The slightly misleading aspect of this is that the E, S and G aren’t exactly standalone. Employee turnover might be directly driven by a business’ record on environmental emissions: indeed, research by Fast Company suggests that 30% of younger workers have left a job because of their (former) employer’s lack of a sustainability plan.  A lack of diversity on the board might mean fewer original perspectives and less scrutiny around other environmental metrics. And high health and safety incidents might be the result of governance and ethical failures.  


How might ESG affect my business? 

The main thing to note is that taking ESG seriously will take time to learn its intricacies, and will most likely mean making long-term investments that improve the ESG output of your company – and that drive the financials.  

Given the acceleration of climate change, the environmental element of ESG has taken centre stage in 2021, and may do in 2022. As we have discussed before, investing to lower your carbon footprint is a relatively straightforward journey to start. But as your business grows, and over time your workforce becomes younger (and more conscientious about the good their employer does) investments are likely to be more about processes and reporting than assets that are better for the planet. 

For instance, becoming part of an accreditation, such as the Certified B Corporation movement, will demand that you show credible evidence about what you claim on metrics such as energy usage. So investments might switch from acquiring energy efficient lightbulbs and low-energy printers, to software (or software as a service) that can accurately track energy consumption alongside other data in a dashboard.
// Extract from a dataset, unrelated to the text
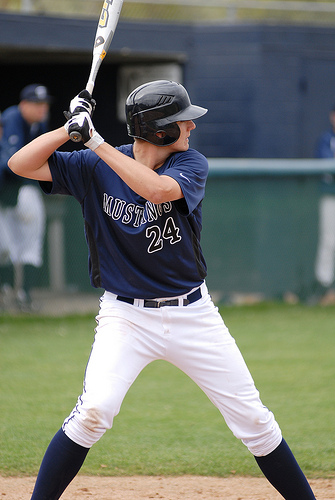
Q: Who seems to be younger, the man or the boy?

Other examples include training for staff (including leaders) on how to embedding environmentally sustainability in the business, hiring a consultant that can design a Net Zero action plan, or indeed, hiring a chief sustainability officer who makes ESG integral to your strategy. And then there is making the most from the good of going green: designing subtle marketing messages that let customers know you are ESG focused, as well as engaging staff and keeping their enthusiasm.  

This might sound like hard work, but bear in mind one thing: according to our research 60% of SMEs won’t have ESG policies in place for 2022, meaning that those who do will likely differentiate themselves among customers and have more engaged staff. In short: the hard work will pay off.